### TASK GOAL
Look through the records below for the line with "missing | ➡️ | 未见自动删除缺失字段/表逻辑 |" and the line with "The above copyright", then return those lines and all lines between, exactly.

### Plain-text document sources
= = = =

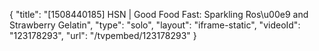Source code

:{
    "title": "[1508440185] HSN | Good Food Fast: Sparkling Ros\u00e9 and Strawberry Gelatin",
    "type": "solo",
    "layout": "iframe-static",
    "videoId": "123178293",
    "url": "\/tvpembed\/123178293"
}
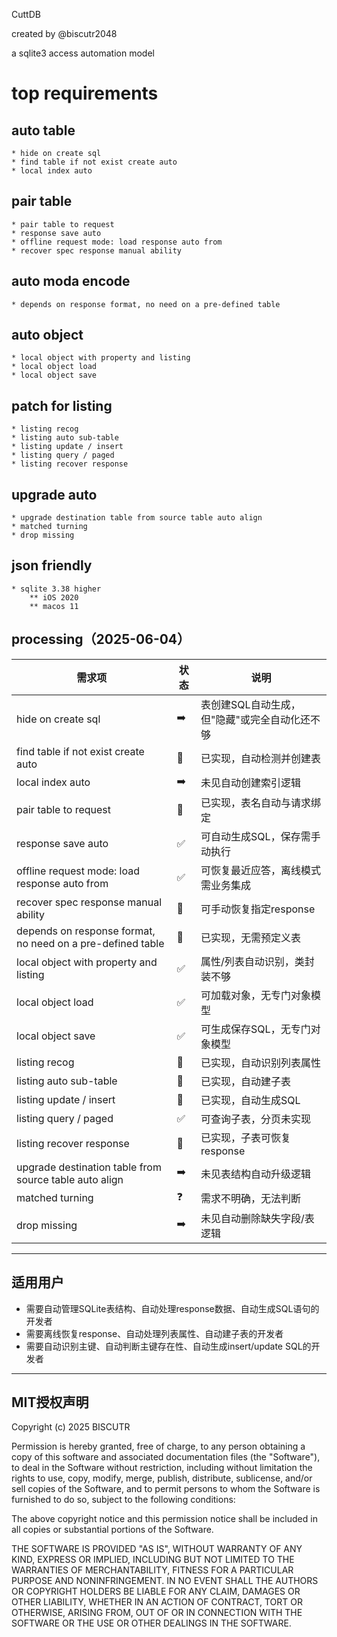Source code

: 
CuttDB

created by @biscutr2048

a sqlite3 access automation model

# top requirements

## auto table
    * hide on create sql
    * find table if not exist create auto
    * local index auto
    
## pair table
    * pair table to request
    * response save auto
    * offline request mode: load response auto from 
    * recover spec response manual ability

## auto moda encode
    * depends on response format, no need on a pre-defined table

## auto object
    * local object with property and listing
    * local object load
    * local object save

## patch for listing
    * listing recog
    * listing auto sub-table
    * listing update / insert
    * listing query / paged
    * listing recover response

## upgrade auto
    * upgrade destination table from source table auto align
    * matched turning
    * drop missing

## json friendly
    * sqlite 3.38 higher
        ** iOS 2020
        ** macos 11


## processing（2025-06-04）

| 需求项 | 状态 | 说明 |
|---|---|---|
| hide on create sql | ➡️ | 表创建SQL自动生成，但"隐藏"或完全自动化还不够 |
| find table if not exist create auto | 💯 | 已实现，自动检测并创建表 |
| local index auto | ➡️ | 未见自动创建索引逻辑 |
| pair table to request | 💯 | 已实现，表名自动与请求绑定 |
| response save auto | ✅ | 可自动生成SQL，保存需手动执行 |
| offline request mode: load response auto from | ✅ | 可恢复最近应答，离线模式需业务集成 |
| recover spec response manual ability | 💯 | 可手动恢复指定response |
| depends on response format, no need on a pre-defined table | 💯 | 已实现，无需预定义表 |
| local object with property and listing | ✅ | 属性/列表自动识别，类封装不够 |
| local object load | ✅ | 可加载对象，无专门对象模型 |
| local object save | ✅ | 可生成保存SQL，无专门对象模型 |
| listing recog | 💯 | 已实现，自动识别列表属性 |
| listing auto sub-table | 💯 | 已实现，自动建子表 |
| listing update / insert | 💯 | 已实现，自动生成SQL |
| listing query / paged | ✅ | 可查询子表，分页未实现 |
| listing recover response | 💯 | 已实现，子表可恢复response |
| upgrade destination table from source table auto align | ➡️ | 未见表结构自动升级逻辑 |
| matched turning | ❓ | 需求不明确，无法判断 |
| drop missing | ➡️ | 未见自动删除缺失字段/表逻辑 |

---


## 适用用户

- 需要自动管理SQLite表结构、自动处理response数据、自动生成SQL语句的开发者
- 需要离线恢复response、自动处理列表属性、自动建子表的开发者
- 需要自动识别主键、自动判断主键存在性、自动生成insert/update SQL的开发者

---


## MIT授权声明

Copyright (c) 2025 BISCUTR

Permission is hereby granted, free of charge, to any person obtaining a copy of this software and associated documentation files (the "Software"), to deal in the Software without restriction, including without limitation the rights to use, copy, modify, merge, publish, distribute, sublicense, and/or sell copies of the Software, and to permit persons to whom the Software is furnished to do so, subject to the following conditions:

The above copyright notice and this permission notice shall be included in all copies or substantial portions of the Software.

THE SOFTWARE IS PROVIDED "AS IS", WITHOUT WARRANTY OF ANY KIND, EXPRESS OR IMPLIED, INCLUDING BUT NOT LIMITED TO THE WARRANTIES OF MERCHANTABILITY, FITNESS FOR A PARTICULAR PURPOSE AND NONINFRINGEMENT. IN NO EVENT SHALL THE AUTHORS OR COPYRIGHT HOLDERS BE LIABLE FOR ANY CLAIM, DAMAGES OR OTHER LIABILITY, WHETHER IN AN ACTION OF CONTRACT, TORT OR OTHERWISE, ARISING FROM, OUT OF OR IN CONNECTION WITH THE SOFTWARE OR THE USE OR OTHER DEALINGS IN THE SOFTWARE. 
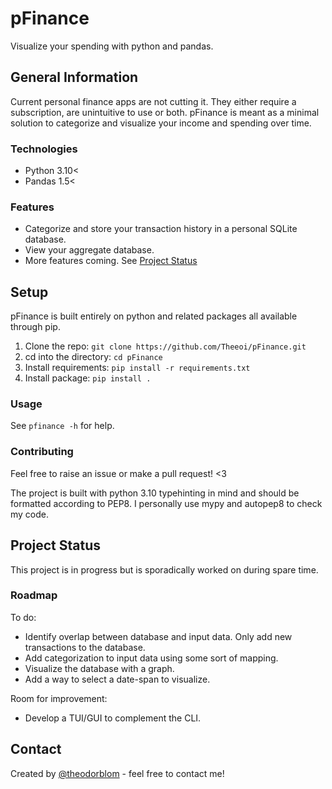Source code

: # pFinance

Visualize your spending with python and pandas.

## General Information

Current personal finance apps are not cutting it. They either require a
subscription, are unintuitive to use or both. pFinance is meant as a minimal
solution to categorize and visualize your income and spending over time.

### Technologies

* Python 3.10<
* Pandas 1.5<

### Features

* Categorize and store your transaction history in a personal SQLite database.
* View your aggregate database.
* More features coming. See [Project Status](#project-status)

## Setup

pFinance is built entirely on python and related packages all available through
pip.

1. Clone the repo: `git clone https://github.com/Theeoi/pFinance.git`
2. cd into the directory: `cd pFinance`
3. Install requirements: `pip install -r requirements.txt`
4. Install package: `pip install .`

### Usage

See `pfinance -h` for help.

### Contributing

Feel free to raise an issue or make a pull request! <3

The project is built with python 3.10 typehinting in mind and should be
formatted according to PEP8. I personally use mypy and autopep8 to check my
code.

## Project Status

This project is in progress but is sporadically worked on during spare time.

### Roadmap

To do:
- Identify overlap between database and input data. Only add new transactions
  to the database.
- Add categorization to input data using some sort of mapping.
- Visualize the database with a graph.
- Add a way to select a date-span to visualize.

Room for improvement:
- Develop a TUI/GUI to complement the CLI.

## Contact

Created by [@theodorblom](https://www.theodorblom.com) - feel free to contact
me!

= = = =

### EXERCISE OUTPUT
| drop missing | ➡️ | 未见自动删除缺失字段/表逻辑 |

---


## 适用用户

- 需要自动管理SQLite表结构、自动处理response数据、自动生成SQL语句的开发者
- 需要离线恢复response、自动处理列表属性、自动建子表的开发者
- 需要自动识别主键、自动判断主键存在性、自动生成insert/update SQL的开发者

---


## MIT授权声明

Copyright (c) 2025 BISCUTR

Permission is hereby granted, free of charge, to any person obtaining a copy of this software and associated documentation files (the "Software"), to deal in the Software without restriction, including without limitation the rights to use, copy, modify, merge, publish, distribute, sublicense, and/or sell copies of the Software, and to permit persons to whom the Software is furnished to do so, subject to the following conditions:

The above copyright notice and this permission notice shall be included in all copies or substantial portions of the Software.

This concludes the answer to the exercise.